Asked about the disparities, Mr Hancock said: "It is a subject that was important before we went into the coronavirus crisis and it is even more important now. Black lives matter, and as do those of the poorest areas of our country which have worse health outcomes.

"We need to make sure all these considerations are taken into account and action is taken to level up the health outcomes of people across this country, because there is no more important levelling up than the levelling up of our life expectancy and the quality of health with which you live that life."

The Health Secretary said while the report underlines that being from a BAME or deprived community heightens risk, “the analysis did not adjust for factors such as co-morbidity and obesity so there is much more work to do to understand the key drivers of these disparities, the relationship between the different risk factors and what we can do to close the gap”.

Lib Dem MP Layla Moran said the report "holds yet another sombre mirror to our society, where some of our most vulnerable have born the brunt of the suffering".
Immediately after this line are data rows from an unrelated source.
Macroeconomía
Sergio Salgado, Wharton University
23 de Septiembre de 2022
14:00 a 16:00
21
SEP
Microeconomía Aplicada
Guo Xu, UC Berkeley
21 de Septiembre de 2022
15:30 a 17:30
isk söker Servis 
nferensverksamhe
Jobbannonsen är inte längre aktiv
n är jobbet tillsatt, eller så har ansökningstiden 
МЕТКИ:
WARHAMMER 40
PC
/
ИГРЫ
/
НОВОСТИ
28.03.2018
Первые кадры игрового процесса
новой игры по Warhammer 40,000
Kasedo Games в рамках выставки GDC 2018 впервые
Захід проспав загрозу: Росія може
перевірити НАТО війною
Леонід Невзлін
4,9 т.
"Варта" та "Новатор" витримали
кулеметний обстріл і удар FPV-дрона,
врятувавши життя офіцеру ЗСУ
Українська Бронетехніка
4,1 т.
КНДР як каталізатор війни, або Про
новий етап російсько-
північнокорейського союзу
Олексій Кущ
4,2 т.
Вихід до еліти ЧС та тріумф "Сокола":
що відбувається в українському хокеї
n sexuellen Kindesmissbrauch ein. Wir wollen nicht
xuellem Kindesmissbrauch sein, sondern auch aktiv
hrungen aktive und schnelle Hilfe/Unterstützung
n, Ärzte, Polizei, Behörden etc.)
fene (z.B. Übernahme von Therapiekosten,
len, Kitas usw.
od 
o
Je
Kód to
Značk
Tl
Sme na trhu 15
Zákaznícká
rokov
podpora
The party leadership hopeful has also called for a taskforce to be set up to consider measures and agree actions to better protect vulnerable groups.

"It's time for the Government to give this report the acknowledgement it deserves, and admit that due to inequalities in our society, Coronavirus has been able to discriminate," Ms Moran added.

Mr Hancock told the Commons: "I am determined that we continue to develop our understanding and shape our response. I am pleased to announce my honourable friend the Equalities Minister will be leading on this work and taking it forward working with PHE and others to understand the impacts.”

Responding to the report, Labour's Shadow Women and Equalities Secretary Marsha de Cordova said: “This review confirms what we already knew - that racial and health inequalities amplify the risks of Covid-19. Those in the poorest households and people of colour are disproportionately impacted. 

“But when it comes to the question of how we reduce these disparities, it is notably silent. It presents no recommendations. Having the information is a start – but now is the time for action. 

“The Government must not wait any longer to mitigate the risks faced by these communities and must act immediately to protect BAME people so that no more lives are lost.”